Serdar Turgut'a yarım e.hidayet
Hiç beklemiyordum ama nihayet oldu. Serdar Turgut e.postanın hidayetine erdi ve köşe yazılarında kullandığı serdargut@yahoo.com adresini çalıştığı gazetenin kurumsal kimliğiyle bağdaşan bir adresle değiştirdi... Diye yazmıştım geçen hafta ama yer darlığından dolayı yayınlanmamıştı. İyi ki yayınlanmamış. Hafta içinde gördüm ki Serdar Turgut yarı hidayete ermiş. Haftasonu yazısında kurumsal, haftaiçi yazılarında kişisel adresini kullanıyor. Ama bu bile önemli bir gelişme, darısı çalıştıkları kurumun kimliğini yansıtır adresler yerine ordan burdan buldukları e.posta adreslerini kullanmakta inat eden diğer köşe yazarlarının başına, diyelim... Aslına bakarsanız, bundan altı, yedi yıl önce köşemde kullandığım adresi yurtsan@ibm.net'ten yurtsan@hurriyet.com.tr ile değiştirmem istendiğinde ben de ayak sürümüştüm.
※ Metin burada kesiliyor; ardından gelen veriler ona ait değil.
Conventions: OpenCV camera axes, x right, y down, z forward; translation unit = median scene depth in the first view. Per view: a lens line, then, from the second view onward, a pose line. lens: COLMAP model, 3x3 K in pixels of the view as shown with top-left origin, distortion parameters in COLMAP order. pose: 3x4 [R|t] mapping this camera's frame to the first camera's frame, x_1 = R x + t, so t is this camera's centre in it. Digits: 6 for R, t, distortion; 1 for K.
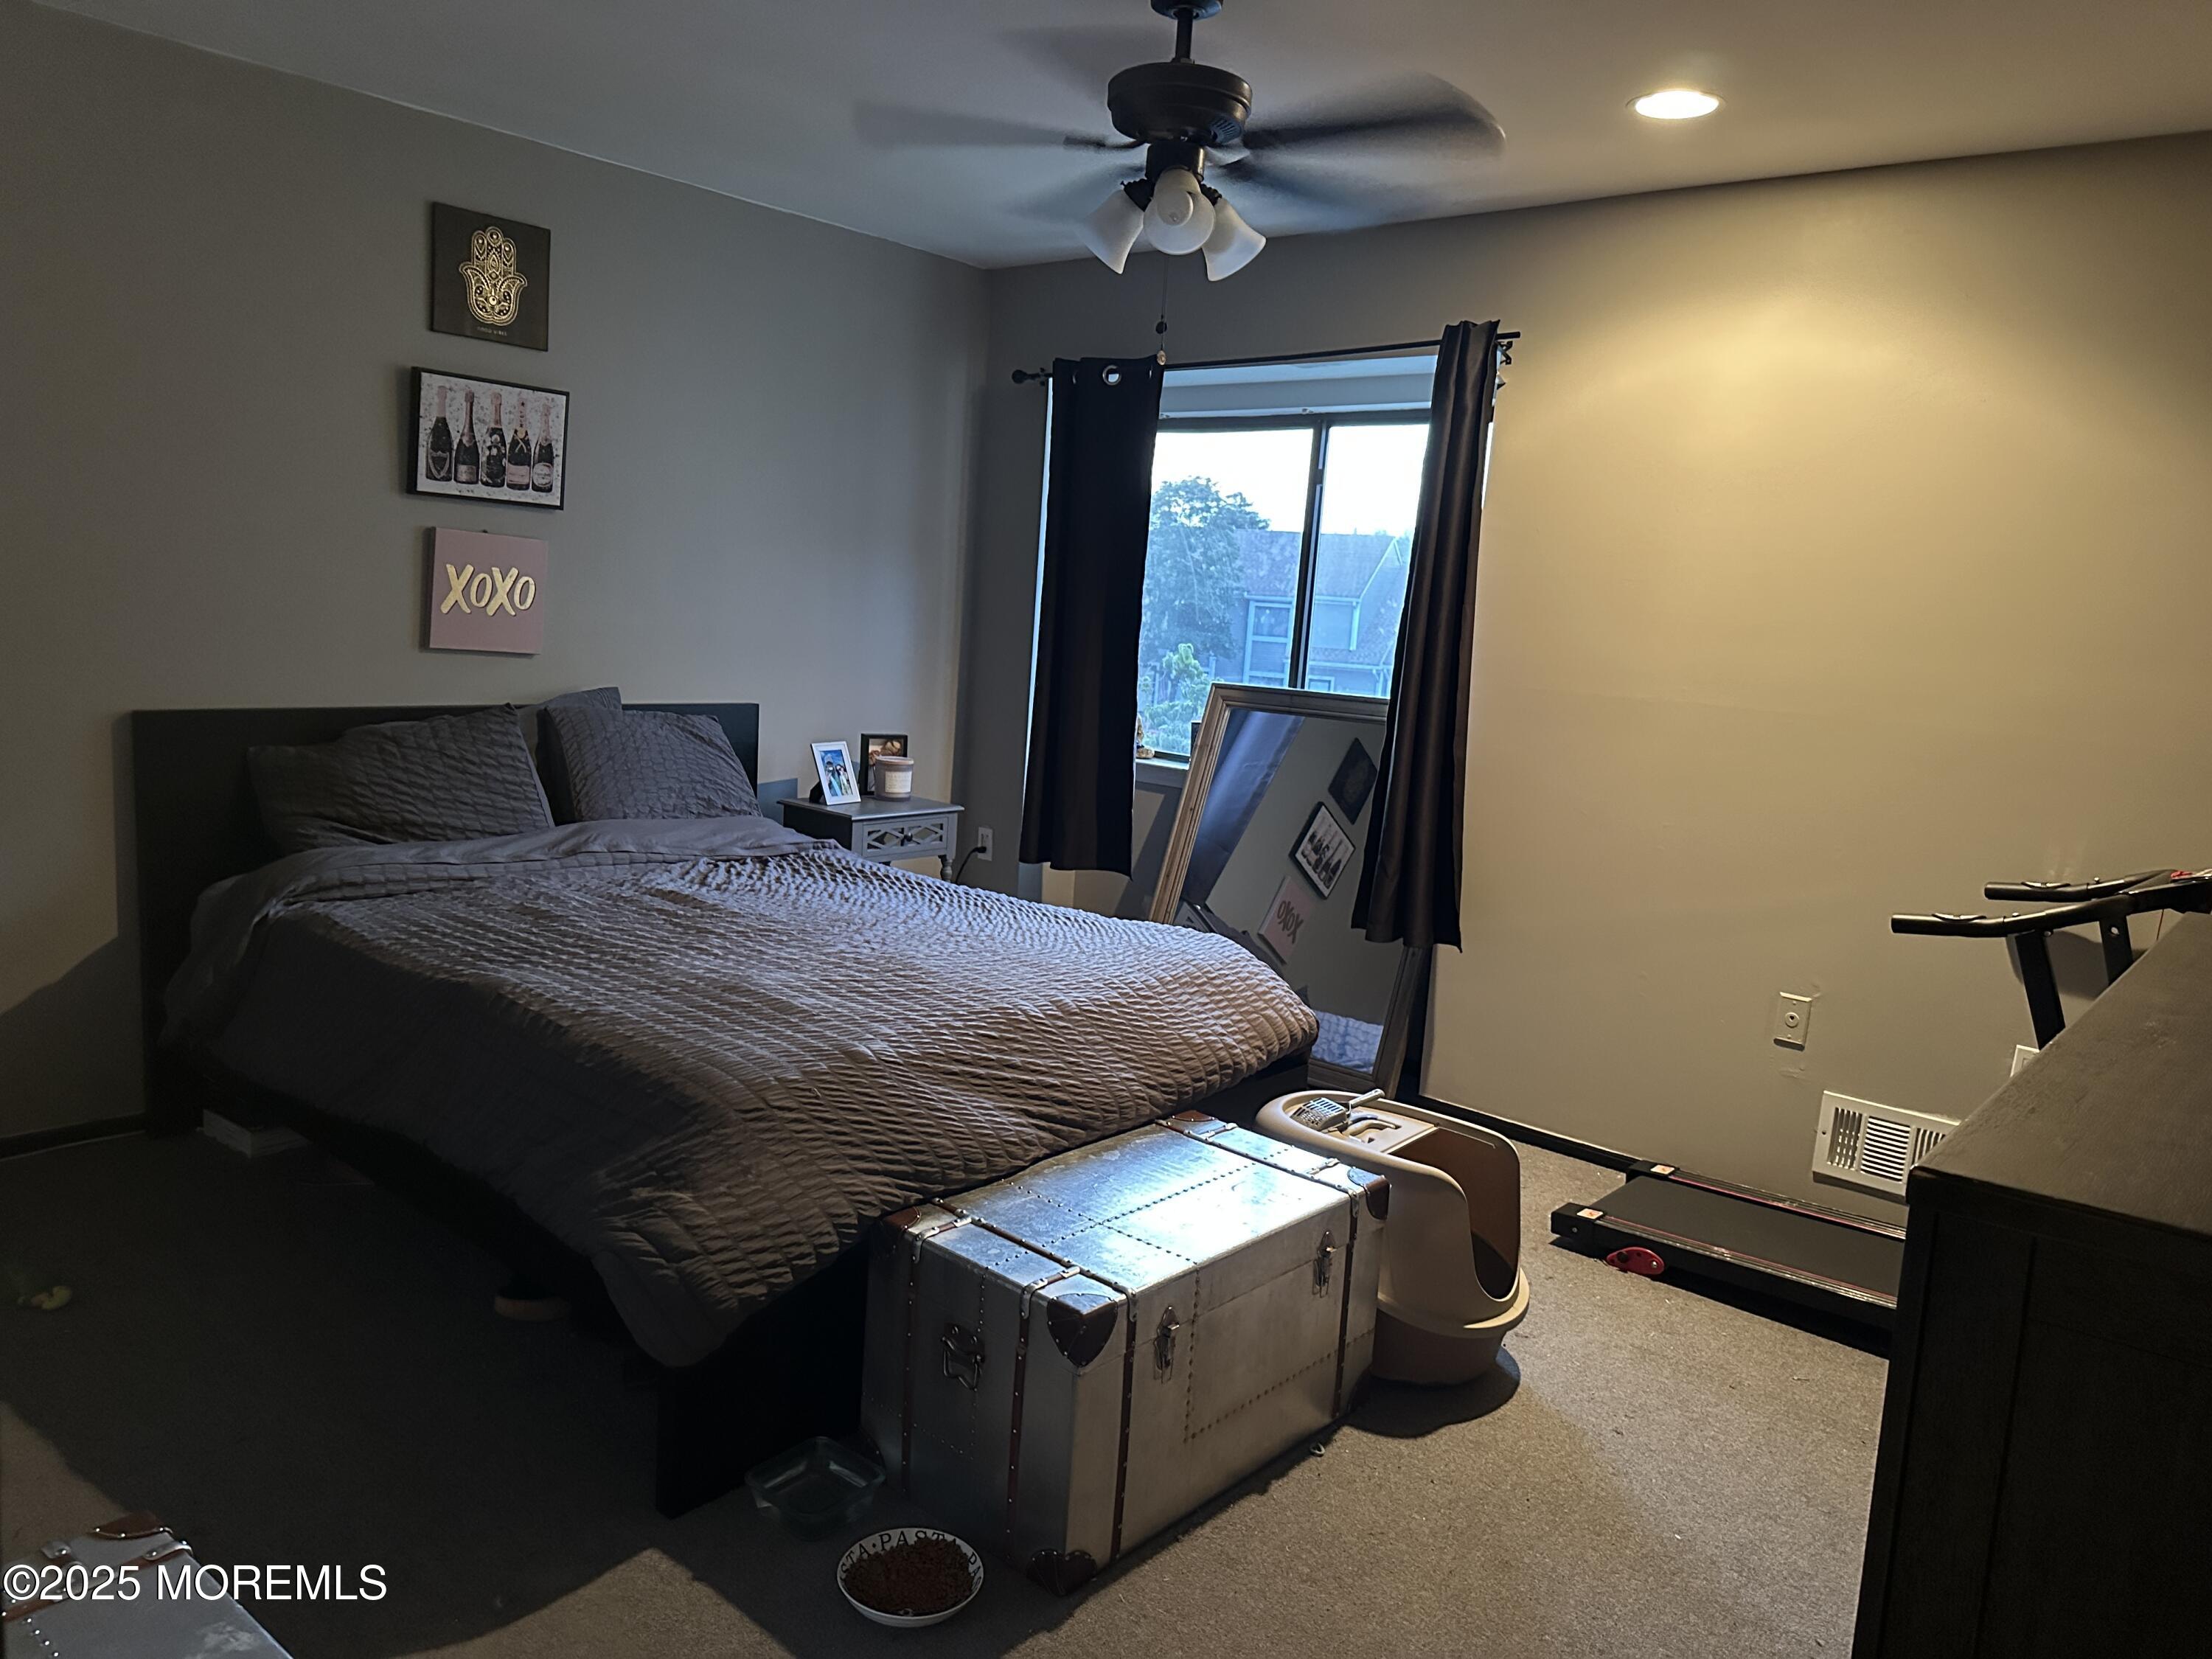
lens RADIAL K [[1591.4, 0, 1109.7], [0, 1591.4, 860.9], [0, 0, 1]] dist [-0.002676, -0.001014]
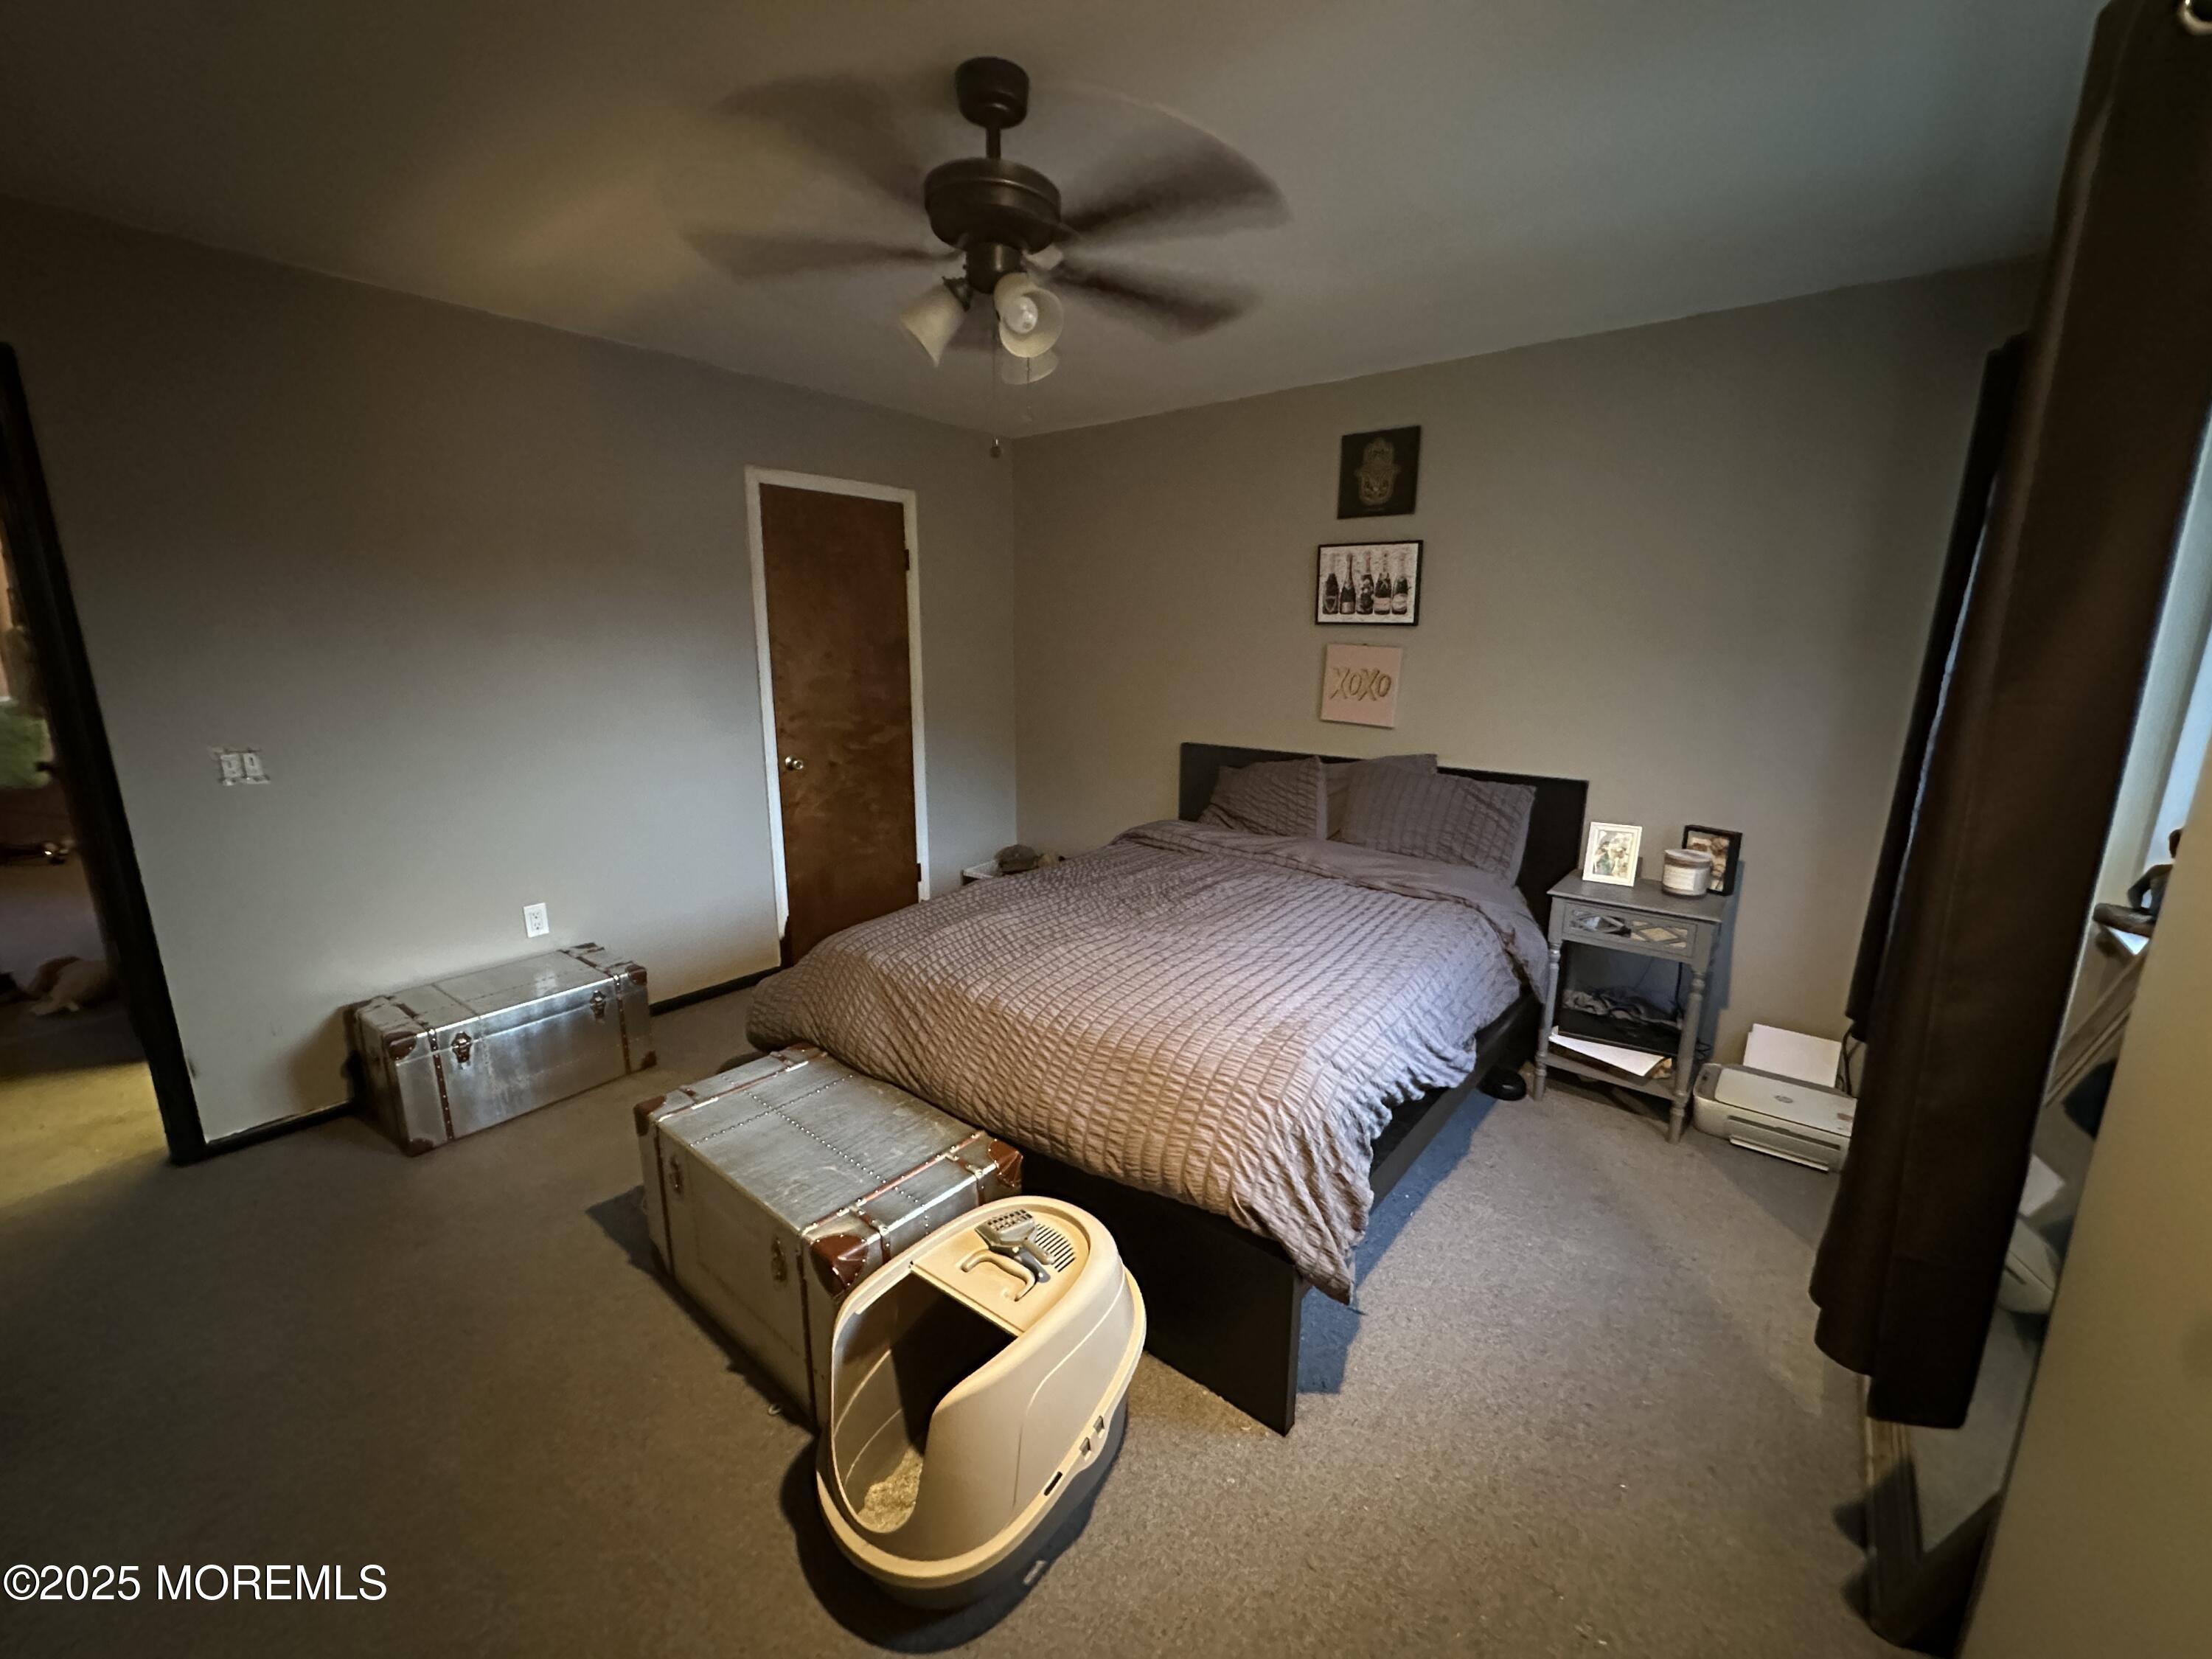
lens RADIAL K [[885.6, 0, 1110.3], [0, 885.6, 833.2], [0, 0, 1]] dist [-0.008844, 0.002790]
pose [[0.020955, 0.158991, -0.987058, 0.472716], [-0.168885, 0.973650, 0.153246, -0.121662], [0.985413, 0.163488, 0.047254, 0.761962]]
Ama nedeni e.posta cahili olmam değil, e.posta sunucusunun o dönemde Hürriyet'te daha yeni kurulmuş olması ve iyi yönetilmediği için mesajların sık sık kaybolmasıydı. Bu sorun birkaç ay içinde giderildi ve kurumsal adresi kullanmanın hiç kimse için hiçbir sakıncası kalmadı. Kurumsal adres kullanmamakta inat edenlerin kaygısının farklı olduğunu ve İnternet'le ilgili yetersiz bilgiden kaynaklandığını biliyorum. Hemen onları da rahatlatayım. Siz mesajlarınıza yine alışageldiğiniz şekilde eski adresinizden bakmaya devam edebilirsiniz. Gazetenizin bilgiişlem müdürlüğünden, köşenizde yayınlamaya başlayacağınız yeni adrese gelen tüm mesajların, otomatik olarak eski adresinize yönlendirilmesini isteyin, yeter.
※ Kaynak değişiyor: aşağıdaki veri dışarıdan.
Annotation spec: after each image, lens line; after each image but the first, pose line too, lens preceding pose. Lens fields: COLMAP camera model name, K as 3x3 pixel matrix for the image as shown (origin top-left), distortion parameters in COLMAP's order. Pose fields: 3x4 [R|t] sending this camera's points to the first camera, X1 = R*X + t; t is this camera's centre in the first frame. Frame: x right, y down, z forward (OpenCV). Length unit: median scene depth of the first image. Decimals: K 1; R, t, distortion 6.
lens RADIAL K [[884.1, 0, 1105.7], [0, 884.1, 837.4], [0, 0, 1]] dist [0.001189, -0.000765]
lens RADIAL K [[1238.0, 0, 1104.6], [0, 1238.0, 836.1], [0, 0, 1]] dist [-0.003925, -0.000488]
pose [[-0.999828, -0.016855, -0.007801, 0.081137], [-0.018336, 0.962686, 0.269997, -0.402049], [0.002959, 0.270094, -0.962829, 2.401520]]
Kurumsal e.posta kullanmayan yazarlar
Ali Atıf Bir, Hürriyet aabir@anadolu.edu.tr,
Can Dündar, Milliyet can.dundar@e-kolay.net,
Mine G. Kırıkkanat, Radikal mine.gokce@wanadoo.fr,
Ahmet Hakan, Sabah ahcoskun@superonline.com,
Savaş Ay, Sabah savasay@savasay.com,
Oral Çalışlar, Cumhuriyet oralcalislar@mynet.com,
Zeynep Oral, Cumhuriyet zeynep@zeyneporal.com,
İclal Aydın, Vatan iclalaydin@melodi.net,
Zeynep Atikkan, Akşam zeynepatikkan@superonline.com,
Akıllı devrimci
Artık akıllı cepteller moda. Dünya GSM Fuarı'nın gözdesi de onlardı. Fotoğraf çeken, İnternet'e bağlanan, e.posta alıp gönderen, video ve telvizyon oynatan, radyo olarak kullanılabilen, portatif müzikçalar vazifesi gören, oyun oynanan, ofis yazılımlarıyla senkronize olabilen, renkli ekranlı cep telefonları bunlar. Siemens Mobile'ın Dünya GSM Fuarı'nda duyurusunu yaptığı SX1 modeli de, bu akıllı telefonların en gelişkin örneklerinden biriydi. Siemens SX1 akıllı telefon özelliklerine ek olarak, devrimci tasarımıyla da dikkat çekti. SX1'i alışılageldik cep telefonu görüntüsünden farklı kılan en büyük özelliği numara tuşlarının telefonun iki yanına dizilmesi. Tuşların kenara alınması sayesinde kazanılan yerle, telefonun toplam ebatları büyütülmeden, daha büyük bir ekran kullanılabilmiş. Telefonun alt bölümündeki alanda ise daha az sayıda tuşa, çok daha fazla fonksiyon, çok daha kolay bir kullanışlılıkla yüklenmiş. SX1'i diğer akıllı telefonlardan ayıran en büyük özelliği ise yazının başında saydığım tüm akıllı telefon özelliklerini çok zarif ve şık bir tasarımın içine sığdırmış olması. SX1 tüm bu özellikleri sadece 10,9 sm uzunluğunda, 5,6 sm genişliğinde, 1,9 sm kalınlığındaki bir hacmin içine 116 gr hafifliğinde sığdırmayı başarmış bir model. Siemens SX1'in Türkiye de dahil olmak üzere tüm dünyada 2003'ün ilk yarısında piyasaya çıkması bekleniyor.